YLBHI-LBH Desak Revisi UU ITE Dilakukan Secara Partisipatif
Utama

YLBHI-LBH Desak Revisi UU ITE Dilakukan Secara Partisipatif

Masyarakat sipil mencatat proses revisi kedua UU ITE di DPR dilakukan secara tertutup. Pembahasan harus melibatkan partisipasi publik secara bermakna.

Ady Thea DA
Bacaan 3 Menit

Pengacara publik LBH Makassar Abdul Azis Dumpa, mengatakan beberapa kasus yang ditangani LBH Makassar berkaitan dengan jeratan UU ITE. Misalnya, ada korban yang berprofesi sebagai aparatur sipil negara (ASN) dilaporkan dengan pasal pencemaran nama baik pasal 27 ayat (3) UU ITE. Dalam proses persidangan, korban malah e divonis 8 tahun penjara.

Padahal yang dilakukan ASN itu hanya kritik terhadap atasannya. Pasal serupa dikenakan kepada jurnalis tahun 2016 jurnalis karena mengomentari soal dugaan korupsi tapi akhirnya pengadilan membebaskan karena dinilai kurang bukti. Tahun yang sama pasal pencemaran nama baik UU ITE juga menimpa ibu rumah tangga, Yusniar atas laporan anggota DPRD Jeneponto. Majelis hakim menjatuhkan vonis bebas kepada Yusniar.
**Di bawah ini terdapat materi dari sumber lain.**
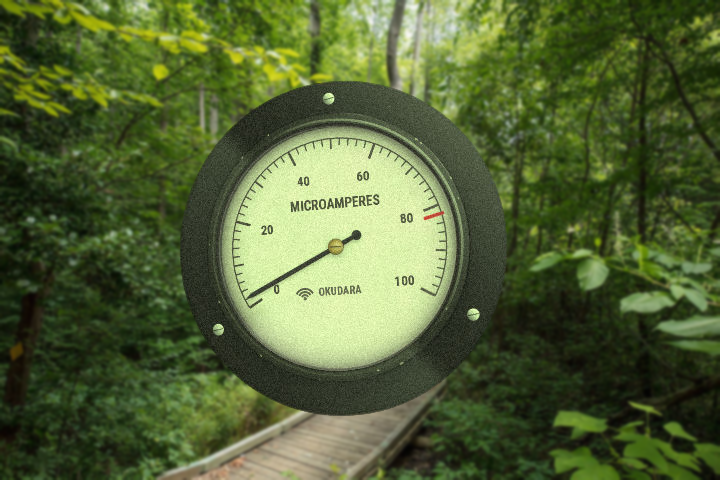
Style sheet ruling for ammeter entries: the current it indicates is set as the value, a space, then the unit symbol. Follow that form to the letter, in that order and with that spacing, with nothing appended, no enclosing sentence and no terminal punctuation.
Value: 2 µA
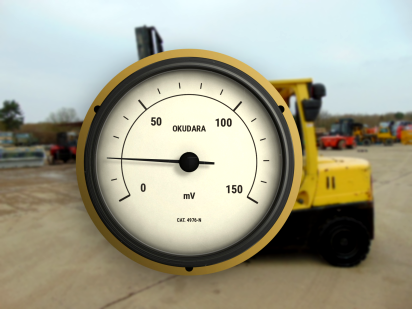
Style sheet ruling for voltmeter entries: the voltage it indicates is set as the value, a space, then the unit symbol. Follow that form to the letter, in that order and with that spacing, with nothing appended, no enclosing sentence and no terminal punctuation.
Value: 20 mV
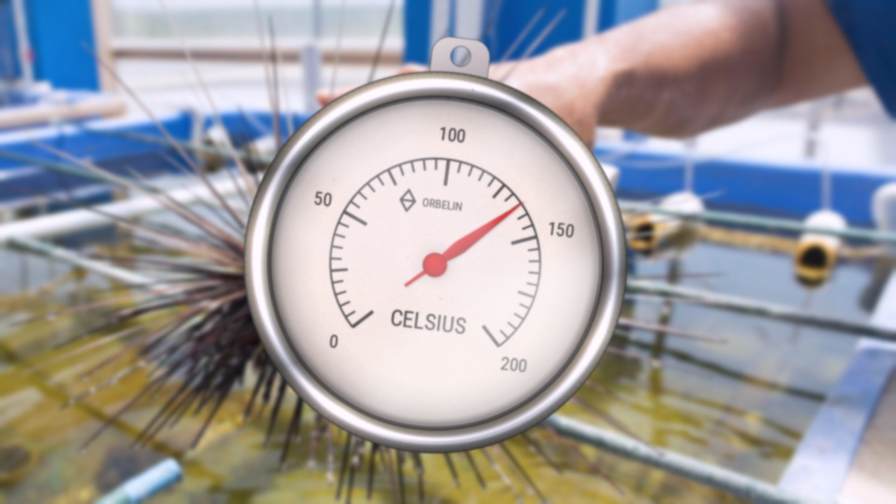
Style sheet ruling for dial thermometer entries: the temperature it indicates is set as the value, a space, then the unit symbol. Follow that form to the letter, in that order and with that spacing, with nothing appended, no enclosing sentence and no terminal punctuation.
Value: 135 °C
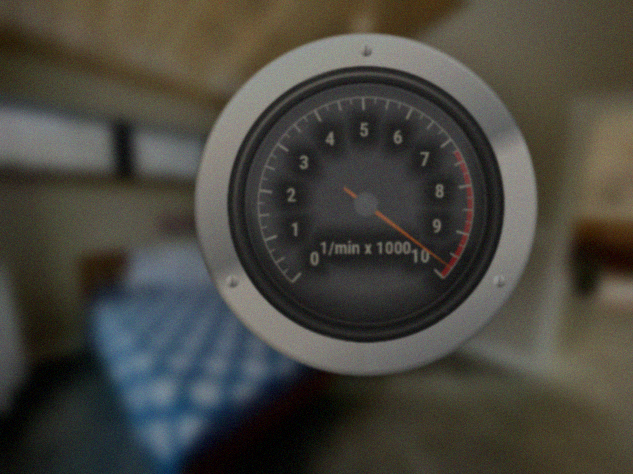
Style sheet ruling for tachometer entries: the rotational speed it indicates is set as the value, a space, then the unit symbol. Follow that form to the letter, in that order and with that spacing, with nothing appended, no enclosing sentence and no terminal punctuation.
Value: 9750 rpm
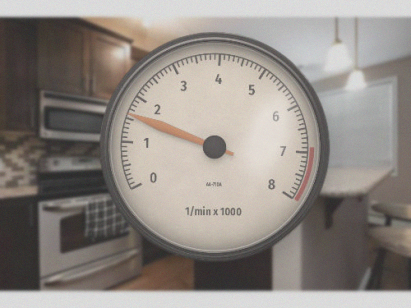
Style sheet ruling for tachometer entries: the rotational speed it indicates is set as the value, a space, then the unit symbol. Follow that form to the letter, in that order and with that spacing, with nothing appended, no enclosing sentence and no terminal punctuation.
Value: 1600 rpm
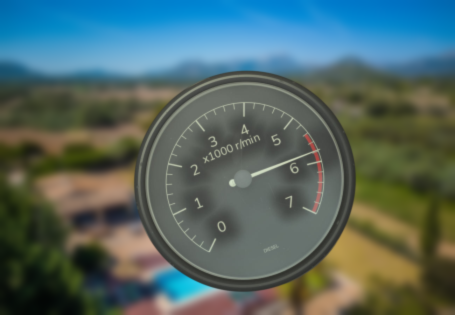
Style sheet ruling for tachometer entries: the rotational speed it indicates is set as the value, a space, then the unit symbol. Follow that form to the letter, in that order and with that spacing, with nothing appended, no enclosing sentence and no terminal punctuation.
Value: 5800 rpm
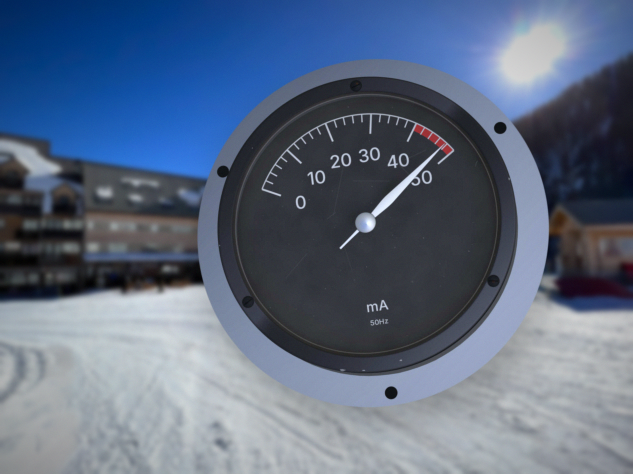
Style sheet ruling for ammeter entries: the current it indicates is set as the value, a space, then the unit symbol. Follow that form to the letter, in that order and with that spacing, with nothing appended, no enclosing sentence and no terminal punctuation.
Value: 48 mA
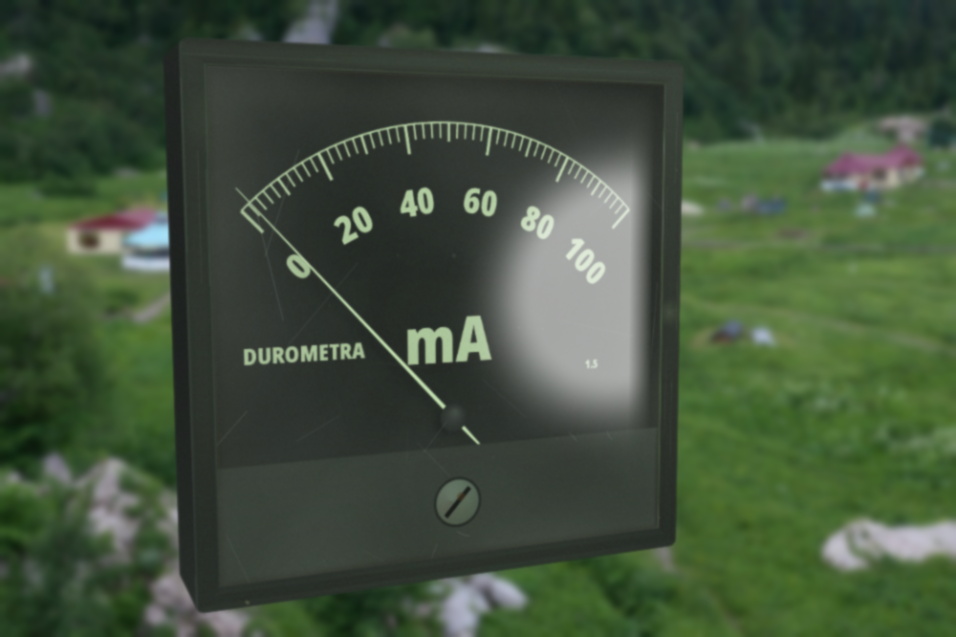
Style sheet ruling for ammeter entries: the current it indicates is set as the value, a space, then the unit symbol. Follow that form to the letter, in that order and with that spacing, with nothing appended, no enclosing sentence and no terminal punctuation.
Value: 2 mA
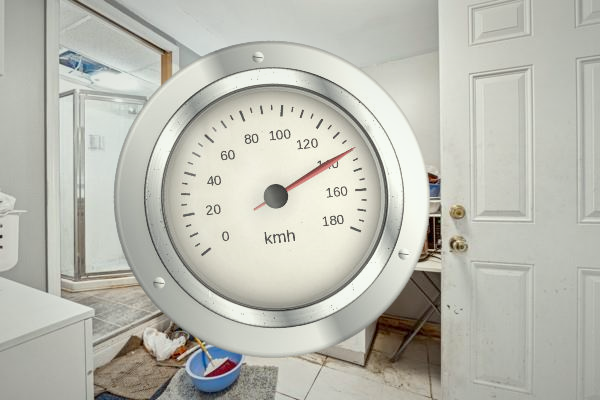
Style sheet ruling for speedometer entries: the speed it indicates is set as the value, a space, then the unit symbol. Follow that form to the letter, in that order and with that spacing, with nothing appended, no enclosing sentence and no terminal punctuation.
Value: 140 km/h
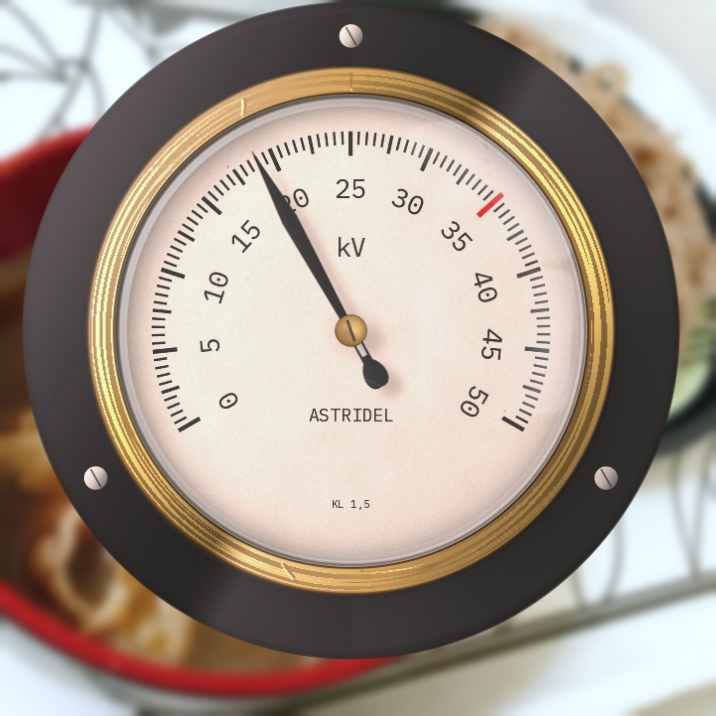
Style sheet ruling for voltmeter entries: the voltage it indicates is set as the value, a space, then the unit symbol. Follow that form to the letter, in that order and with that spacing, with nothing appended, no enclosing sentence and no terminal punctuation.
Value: 19 kV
Setelah kasus Yusniar itu Abdul mencatat pemerintah kemudian melakukan revisi pertama terhadap UU ITE. Sayangnya, revisi itu tetap mempertahankan pasal-pasal karet. Revisi itu antara lain mengubah delik penghinaan dan pencemaran nama baik menjadi delik aduan. Revisi itu tidak memberi perubahan yang signifikan karena kriminalisasi terhadap masyarakat sipil dengan mengggunakan UU ITE tetap terjadi.
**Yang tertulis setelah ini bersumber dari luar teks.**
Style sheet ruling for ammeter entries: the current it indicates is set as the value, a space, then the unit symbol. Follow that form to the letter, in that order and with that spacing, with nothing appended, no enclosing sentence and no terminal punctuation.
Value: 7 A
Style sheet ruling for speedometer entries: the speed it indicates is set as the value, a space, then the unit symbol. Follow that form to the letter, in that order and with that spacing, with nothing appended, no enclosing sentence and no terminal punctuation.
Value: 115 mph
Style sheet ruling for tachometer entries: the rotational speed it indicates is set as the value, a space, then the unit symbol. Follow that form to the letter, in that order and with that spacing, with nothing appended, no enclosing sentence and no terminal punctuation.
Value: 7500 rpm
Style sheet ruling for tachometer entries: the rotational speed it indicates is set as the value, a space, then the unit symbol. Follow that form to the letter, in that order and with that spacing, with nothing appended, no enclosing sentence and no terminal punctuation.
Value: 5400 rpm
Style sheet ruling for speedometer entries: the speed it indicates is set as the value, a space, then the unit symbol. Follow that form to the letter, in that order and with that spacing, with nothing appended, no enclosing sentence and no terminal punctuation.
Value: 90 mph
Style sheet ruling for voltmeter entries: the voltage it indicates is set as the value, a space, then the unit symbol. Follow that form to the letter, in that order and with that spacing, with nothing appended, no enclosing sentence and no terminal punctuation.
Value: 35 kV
Dari berbagai kasus itu, Abdul menyimpulkan penggunaan pasal karet UU ITE digunakan untuk membungkam kebebasan berpendapat, berekspresi, dan kebebasan pers. Penggunaan pasal karet UU ITE atau pelaporan ke polisi kerap dilakukan oleh pejabat, perusahaan, atau pihak yang punya relasi dengan kekuasaan. Tercatat sudah banyak profesi yang terjerat pasal karet UU ITE mulai dari mahasiswa, konsumen, ibu rumah tangga, dosen, korban kekerasan, kelompok rentan, dan jurnalis.

“Motif penggunaan pasal karet ini untuk membungkam kritik, balas dendam, dan lainnya tapi bukan untuk keadilan,” urainya.

Terkait revisi kedua UU ITE YLBHI-LBH mendesak sedikitnya 4 hal. Pertama, Pemerintah dan DPR menunda pengesahan revisi kedua UU ITE. Kedua, pemerintah (Presiden RI) dan DPR RI harus memberikan akses informasi revisi UU ITE  secara mudah dan terbuka  serta membuka kesempatan seluas-luasnya kepada  masyarakat untuk berpartisipasi secara bermakna.

Ketiga, pemerintah dan DPR RI harus memastikan revisi UU ITE dibahas secara demokratis dan mengatur ketentuan yang sejalan dengan prinsip hak asasi manusia dan Konstitusi. Keempat, pemerintah dan DPR untuk mencabut pasal-pasal karet dalam UU ITE yang mengancam kemerdekaan berpendapat dan berekspresi  (Pasal 27 ayat (3), Pasal 28 ayat (2) dan (3).

Sebagaimana diketahui, proses pembahasan Perubahan Kedua atas UU 11/2008  masih berjalan di parlemen antara Komisi I dengan pemerintah. Panja RUU ITE Komisi I mulai membahas daftar inventarisasi masalah (DIM). Sayangnya, pembahasan terkesan tertutup. Akibatnya publik tak memiliki akses luas dalam memantau jalannya pembahasan. Padahal sebagaimana putusan MK No.91/PUU-XVIII/2020 partisipasi bermakna dari masyarakat menjadi syarat dalam pembentukan peraturan perundangan.